The effect of temperature on the properties of hydrothermally synthesized VO2 nanostructures and electro-induced MIT

Abstract

Vanadium dioxide (VO2) will undergo a reversible phase transition when under thermal, electrical or optical stimuli. The use of electric field to induce the transport properties is promising for novel switches, volatile memory and photodetectors. In this paper, VO2 nanoparticles were synthesized by the hydrothermal and post-vacuum annealing method. And then, the electro-induced MIT of the composite film filled with VO2 particles was discussed. The results show that purity VO2 (B) with different morphologies were obtained at different temperatures from 120 to 240 °C. The HRTEM images proved that the VO2 (B) nanobelts grow in the direction of the (110) plane, and the VO2 (M) nanoparticles grow along the (110) crystal plane. SEM pictures illustrate that the length of the nanoparticles becomes smaller as the preparation temperature increases. DSC reports and I-V traces proved that the VO2 (M) has an excellent performance of phase transition under heating and voltage.

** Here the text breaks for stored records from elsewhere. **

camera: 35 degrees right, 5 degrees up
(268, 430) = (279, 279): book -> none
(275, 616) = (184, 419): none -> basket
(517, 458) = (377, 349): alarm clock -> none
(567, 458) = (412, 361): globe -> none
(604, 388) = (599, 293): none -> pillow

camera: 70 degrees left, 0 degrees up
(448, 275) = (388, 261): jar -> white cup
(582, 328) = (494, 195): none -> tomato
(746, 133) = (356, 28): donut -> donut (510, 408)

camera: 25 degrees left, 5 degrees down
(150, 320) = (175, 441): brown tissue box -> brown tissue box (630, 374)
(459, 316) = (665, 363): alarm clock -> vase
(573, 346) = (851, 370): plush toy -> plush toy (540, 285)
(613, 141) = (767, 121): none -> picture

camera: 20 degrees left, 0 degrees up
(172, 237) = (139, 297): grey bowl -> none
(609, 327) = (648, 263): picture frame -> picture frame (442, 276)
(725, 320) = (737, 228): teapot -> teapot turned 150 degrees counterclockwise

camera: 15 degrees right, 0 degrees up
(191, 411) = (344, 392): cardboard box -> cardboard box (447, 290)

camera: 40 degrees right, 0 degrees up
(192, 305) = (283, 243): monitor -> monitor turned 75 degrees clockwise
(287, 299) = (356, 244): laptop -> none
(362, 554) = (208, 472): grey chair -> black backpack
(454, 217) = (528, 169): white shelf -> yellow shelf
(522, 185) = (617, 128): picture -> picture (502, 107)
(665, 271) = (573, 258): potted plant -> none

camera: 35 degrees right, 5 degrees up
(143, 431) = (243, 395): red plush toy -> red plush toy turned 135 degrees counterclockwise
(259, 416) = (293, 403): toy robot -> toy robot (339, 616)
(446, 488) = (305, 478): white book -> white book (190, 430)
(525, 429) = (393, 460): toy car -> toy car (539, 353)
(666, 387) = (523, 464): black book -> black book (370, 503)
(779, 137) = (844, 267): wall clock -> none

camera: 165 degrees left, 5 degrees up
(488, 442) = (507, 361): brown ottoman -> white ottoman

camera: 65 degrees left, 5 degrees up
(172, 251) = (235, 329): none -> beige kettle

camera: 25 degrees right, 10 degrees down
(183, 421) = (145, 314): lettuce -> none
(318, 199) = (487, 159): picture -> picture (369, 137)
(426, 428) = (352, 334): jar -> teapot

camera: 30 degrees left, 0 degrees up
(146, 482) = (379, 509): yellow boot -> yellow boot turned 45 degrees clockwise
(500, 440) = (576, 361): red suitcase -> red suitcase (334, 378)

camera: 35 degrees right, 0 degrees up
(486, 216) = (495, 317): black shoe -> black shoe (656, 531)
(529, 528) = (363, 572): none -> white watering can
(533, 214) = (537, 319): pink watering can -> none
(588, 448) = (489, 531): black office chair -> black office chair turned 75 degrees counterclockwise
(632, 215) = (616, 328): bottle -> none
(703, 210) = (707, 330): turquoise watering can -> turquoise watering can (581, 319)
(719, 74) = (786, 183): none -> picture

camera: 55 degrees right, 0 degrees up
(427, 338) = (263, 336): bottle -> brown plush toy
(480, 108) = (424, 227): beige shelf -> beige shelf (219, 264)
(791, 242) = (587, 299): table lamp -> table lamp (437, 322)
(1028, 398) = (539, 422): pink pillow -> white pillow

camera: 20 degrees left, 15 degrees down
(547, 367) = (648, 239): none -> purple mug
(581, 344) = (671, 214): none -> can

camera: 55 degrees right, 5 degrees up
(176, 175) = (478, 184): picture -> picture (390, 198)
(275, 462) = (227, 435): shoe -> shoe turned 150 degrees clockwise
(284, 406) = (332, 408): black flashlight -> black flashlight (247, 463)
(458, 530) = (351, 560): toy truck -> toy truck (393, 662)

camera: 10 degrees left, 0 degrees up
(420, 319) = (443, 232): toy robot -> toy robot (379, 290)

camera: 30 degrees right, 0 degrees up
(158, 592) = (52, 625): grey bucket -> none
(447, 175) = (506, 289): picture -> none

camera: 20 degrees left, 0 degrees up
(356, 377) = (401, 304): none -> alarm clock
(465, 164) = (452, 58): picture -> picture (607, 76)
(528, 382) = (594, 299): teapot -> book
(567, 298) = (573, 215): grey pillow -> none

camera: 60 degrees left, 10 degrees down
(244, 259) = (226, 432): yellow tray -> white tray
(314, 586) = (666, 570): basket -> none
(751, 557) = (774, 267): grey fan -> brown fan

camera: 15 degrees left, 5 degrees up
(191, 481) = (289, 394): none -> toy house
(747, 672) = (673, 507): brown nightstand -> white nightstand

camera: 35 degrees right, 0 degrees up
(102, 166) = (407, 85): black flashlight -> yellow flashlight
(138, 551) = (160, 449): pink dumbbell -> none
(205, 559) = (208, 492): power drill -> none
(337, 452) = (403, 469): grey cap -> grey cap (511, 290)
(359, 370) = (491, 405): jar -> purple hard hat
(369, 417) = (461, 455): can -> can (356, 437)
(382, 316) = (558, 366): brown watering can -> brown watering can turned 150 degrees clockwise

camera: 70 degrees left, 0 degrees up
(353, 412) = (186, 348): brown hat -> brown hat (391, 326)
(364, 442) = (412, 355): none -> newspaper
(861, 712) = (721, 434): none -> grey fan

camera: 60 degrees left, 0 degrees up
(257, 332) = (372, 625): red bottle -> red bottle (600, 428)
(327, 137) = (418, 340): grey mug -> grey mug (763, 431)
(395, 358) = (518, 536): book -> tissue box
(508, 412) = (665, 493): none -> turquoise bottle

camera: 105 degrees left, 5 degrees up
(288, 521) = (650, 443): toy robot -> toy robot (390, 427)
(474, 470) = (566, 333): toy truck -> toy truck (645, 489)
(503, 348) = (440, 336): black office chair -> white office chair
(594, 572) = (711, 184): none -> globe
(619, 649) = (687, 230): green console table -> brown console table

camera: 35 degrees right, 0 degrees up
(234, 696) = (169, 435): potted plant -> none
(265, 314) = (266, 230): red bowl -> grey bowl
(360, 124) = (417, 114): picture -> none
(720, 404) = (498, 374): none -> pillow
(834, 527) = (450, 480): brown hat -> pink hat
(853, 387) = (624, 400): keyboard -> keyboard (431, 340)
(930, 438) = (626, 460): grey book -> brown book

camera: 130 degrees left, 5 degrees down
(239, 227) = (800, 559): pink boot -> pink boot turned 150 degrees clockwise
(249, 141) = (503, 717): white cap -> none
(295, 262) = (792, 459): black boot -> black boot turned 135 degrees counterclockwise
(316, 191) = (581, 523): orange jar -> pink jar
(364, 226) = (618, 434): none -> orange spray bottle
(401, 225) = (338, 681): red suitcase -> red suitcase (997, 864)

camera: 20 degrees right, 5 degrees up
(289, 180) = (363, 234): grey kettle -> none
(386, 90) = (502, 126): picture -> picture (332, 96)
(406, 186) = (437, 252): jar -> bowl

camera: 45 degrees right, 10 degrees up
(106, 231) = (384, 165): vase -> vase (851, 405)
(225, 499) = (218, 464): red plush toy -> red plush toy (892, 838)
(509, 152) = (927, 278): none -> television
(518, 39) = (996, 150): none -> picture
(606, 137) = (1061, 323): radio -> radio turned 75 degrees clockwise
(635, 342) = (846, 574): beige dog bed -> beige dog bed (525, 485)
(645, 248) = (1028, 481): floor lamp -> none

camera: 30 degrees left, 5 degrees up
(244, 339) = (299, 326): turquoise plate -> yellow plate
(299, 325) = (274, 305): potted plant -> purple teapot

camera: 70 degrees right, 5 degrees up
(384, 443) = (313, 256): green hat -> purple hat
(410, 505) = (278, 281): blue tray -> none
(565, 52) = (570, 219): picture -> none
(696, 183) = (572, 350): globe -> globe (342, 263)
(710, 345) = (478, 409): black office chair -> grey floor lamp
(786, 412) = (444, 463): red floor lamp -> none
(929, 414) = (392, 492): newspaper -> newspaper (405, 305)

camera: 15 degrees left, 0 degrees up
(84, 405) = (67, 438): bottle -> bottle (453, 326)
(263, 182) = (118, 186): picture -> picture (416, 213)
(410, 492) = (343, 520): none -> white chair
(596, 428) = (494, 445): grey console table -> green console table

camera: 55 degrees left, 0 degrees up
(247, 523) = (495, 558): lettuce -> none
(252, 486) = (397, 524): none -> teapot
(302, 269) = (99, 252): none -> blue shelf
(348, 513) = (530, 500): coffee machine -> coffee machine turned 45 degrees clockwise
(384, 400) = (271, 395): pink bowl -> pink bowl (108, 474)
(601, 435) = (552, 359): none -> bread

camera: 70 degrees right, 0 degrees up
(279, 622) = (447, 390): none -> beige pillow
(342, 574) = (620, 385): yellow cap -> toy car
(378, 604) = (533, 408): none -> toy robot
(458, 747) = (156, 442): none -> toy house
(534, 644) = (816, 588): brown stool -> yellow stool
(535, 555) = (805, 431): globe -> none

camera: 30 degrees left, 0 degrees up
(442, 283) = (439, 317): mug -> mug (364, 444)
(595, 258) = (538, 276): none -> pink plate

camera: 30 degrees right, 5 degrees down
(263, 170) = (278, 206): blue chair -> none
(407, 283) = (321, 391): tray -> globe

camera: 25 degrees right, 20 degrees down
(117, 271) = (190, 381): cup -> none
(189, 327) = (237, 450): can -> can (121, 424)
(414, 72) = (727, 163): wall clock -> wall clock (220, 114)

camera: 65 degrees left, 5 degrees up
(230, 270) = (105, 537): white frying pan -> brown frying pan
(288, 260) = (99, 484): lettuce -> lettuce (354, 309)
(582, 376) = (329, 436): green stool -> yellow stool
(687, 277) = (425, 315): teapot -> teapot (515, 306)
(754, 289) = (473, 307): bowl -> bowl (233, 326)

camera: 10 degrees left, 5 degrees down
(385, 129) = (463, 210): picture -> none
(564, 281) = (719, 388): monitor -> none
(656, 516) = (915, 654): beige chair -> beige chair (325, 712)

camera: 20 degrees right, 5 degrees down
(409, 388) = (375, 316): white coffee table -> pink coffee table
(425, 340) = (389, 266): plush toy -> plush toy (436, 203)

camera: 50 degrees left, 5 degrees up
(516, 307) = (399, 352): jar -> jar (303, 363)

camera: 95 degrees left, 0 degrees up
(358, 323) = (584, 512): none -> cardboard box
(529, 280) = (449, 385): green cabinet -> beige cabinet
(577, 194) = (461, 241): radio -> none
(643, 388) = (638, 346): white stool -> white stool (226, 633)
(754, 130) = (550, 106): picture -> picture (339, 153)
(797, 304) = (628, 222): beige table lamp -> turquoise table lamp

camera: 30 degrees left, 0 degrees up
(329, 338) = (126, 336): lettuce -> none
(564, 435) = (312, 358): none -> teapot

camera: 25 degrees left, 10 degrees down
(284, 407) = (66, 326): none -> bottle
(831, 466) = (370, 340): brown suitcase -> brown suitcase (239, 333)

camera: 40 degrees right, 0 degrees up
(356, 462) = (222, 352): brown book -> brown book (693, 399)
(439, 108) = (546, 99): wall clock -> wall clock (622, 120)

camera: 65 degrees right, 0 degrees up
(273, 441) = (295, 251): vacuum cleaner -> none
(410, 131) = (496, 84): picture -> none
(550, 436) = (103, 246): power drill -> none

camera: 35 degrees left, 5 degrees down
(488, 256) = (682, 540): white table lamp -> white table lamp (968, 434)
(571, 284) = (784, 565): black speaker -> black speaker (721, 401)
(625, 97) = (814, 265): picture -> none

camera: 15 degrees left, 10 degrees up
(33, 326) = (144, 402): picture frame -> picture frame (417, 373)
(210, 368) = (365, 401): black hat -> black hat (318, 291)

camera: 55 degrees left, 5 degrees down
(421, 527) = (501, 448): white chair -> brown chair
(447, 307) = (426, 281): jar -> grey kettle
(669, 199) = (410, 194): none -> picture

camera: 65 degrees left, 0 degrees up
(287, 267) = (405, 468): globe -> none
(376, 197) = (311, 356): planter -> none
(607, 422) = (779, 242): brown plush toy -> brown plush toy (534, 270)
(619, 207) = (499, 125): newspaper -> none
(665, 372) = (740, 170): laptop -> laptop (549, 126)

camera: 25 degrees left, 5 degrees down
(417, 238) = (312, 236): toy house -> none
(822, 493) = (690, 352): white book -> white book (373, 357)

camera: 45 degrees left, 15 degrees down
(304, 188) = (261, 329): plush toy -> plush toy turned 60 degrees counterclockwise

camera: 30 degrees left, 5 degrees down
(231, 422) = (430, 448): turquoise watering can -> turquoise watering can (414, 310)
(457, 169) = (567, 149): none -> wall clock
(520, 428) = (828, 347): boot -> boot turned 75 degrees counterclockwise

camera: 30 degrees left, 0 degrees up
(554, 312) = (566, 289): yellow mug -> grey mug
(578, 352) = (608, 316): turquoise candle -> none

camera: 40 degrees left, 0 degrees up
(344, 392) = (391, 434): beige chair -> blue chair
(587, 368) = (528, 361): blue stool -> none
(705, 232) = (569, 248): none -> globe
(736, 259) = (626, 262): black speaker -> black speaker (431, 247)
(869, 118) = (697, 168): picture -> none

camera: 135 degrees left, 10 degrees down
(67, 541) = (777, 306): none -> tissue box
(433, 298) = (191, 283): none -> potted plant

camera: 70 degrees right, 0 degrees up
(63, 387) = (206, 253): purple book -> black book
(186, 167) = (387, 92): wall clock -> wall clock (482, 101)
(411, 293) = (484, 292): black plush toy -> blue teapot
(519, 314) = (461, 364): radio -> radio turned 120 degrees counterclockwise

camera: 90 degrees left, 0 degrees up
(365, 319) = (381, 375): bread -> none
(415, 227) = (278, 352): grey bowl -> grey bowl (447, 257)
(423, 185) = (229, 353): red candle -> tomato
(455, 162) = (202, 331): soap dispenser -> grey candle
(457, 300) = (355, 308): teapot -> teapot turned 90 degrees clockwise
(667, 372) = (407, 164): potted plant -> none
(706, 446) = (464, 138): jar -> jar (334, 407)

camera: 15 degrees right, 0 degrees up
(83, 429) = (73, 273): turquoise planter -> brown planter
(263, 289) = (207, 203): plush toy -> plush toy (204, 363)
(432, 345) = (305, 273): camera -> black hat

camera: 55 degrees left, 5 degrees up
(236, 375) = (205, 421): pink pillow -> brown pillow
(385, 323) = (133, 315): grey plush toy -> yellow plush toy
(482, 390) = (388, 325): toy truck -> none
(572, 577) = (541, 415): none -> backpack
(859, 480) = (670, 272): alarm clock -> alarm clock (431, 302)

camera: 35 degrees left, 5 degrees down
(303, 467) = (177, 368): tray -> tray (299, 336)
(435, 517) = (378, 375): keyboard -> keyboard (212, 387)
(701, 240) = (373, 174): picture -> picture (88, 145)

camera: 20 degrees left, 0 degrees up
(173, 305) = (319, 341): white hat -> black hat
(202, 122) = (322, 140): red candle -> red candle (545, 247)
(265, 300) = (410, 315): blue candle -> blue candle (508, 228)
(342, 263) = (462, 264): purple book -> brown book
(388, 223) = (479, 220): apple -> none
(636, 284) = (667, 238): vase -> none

The results show that the hydrothermal temperature is helpful to increase the initial resistance, resistance change rate and phase change voltage of VO2 composite film. And the maximum resistance change rate before and after the MIT of samples is higher than 200. The experimental results show that the VO2 coating has an excellent voltage nonlinear response, due to the apparent switching performance, high nonlinear coefficient, and good consistency. The research data and theoretical analysis of this paper have an excellent guiding role for the application of VO2 in the electro-induced phase transition.